There is a rigid body undergoing general planar motion (translation+rotation) in 2D. I dont know the translational velocity and center of mass(CM), all I know is the velocity at geometric center (which is not the CM) and rotational velocity. So if I knew either translational velocity or CM, I can find the other and calculate kinetic energy.

What I did was to discretize points on rigid body and calculate Kinetic Energies if those points were CMs.

My question is that, is there any condition/theorem constraining Kinetic Energy, so I can say for example minimum or maximum Kinetic energy values of those points are likely to be the value associated with real CM?

[PS: I need such Kinetic energy condition (if any) to combine it with my equations of motion for an optimization routine. So what I need is KE condition independent of other equations.]

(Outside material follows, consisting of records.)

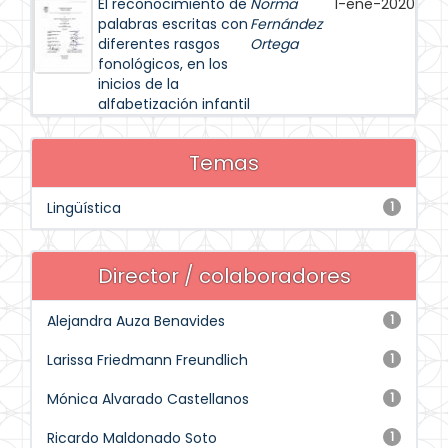
El reconocimiento de
Norma
1-ene-2020
palabras escritas con
Fernández
diferentes rasgos
Ortega
fonológicos, en los
inicios de la
alfabetización infantil
Temas
Lingüística
1
Director / colaboradores
Alejandra Auza Benavides
1
Larissa Friedmann Freundlich
1
Mónica Alvarado Castellanos
1
Ricardo Maldonado Soto
1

• Any part of the body, including its geometric centre, is moving in a circle around the centre of mass. How dud you obtain the translational velocity without determining the centre of mass? Jan 10 at 10:07
• I basically took one point in the rigid body and calculated if it were the center of mass and body was rotating about this point. And since I know velocity at geometric center and I have assumed center of rotation, I can derive translational velocity. And I repeated this for a lot of points on the surface of the body. With those values I can derive kinetic energy for each scenario (different points). Now I wanted to check if there is a physical condition that would differentiate those points from each other. Jan 10 at 11:29
• so, don't you know your mass distribution? Not even in a parametric way, since you're talking about an optimization routine. You're creating a discrete model of your system, but how do you define the mass of these points/regions? Jan 10 at 12:14
• Could you also add a sketch of the system, and any other detail that could help who reads to better understand your question? Jan 10 at 12:15
• look at this equation $~ \overrightarrow{v}_{p}=\overrightarrow{v}_{c}+\overrightarrow{\omega}\times \overrightarrow{r}_{cp}~$ where c is the center of mass and p is rigid body point. you know $~ v_p~,\omega~$ and you are looking for $~v_c~,r_{cp}~$ to obtain the unknowns, you need more information
– Eli
Jan 10 at 12:39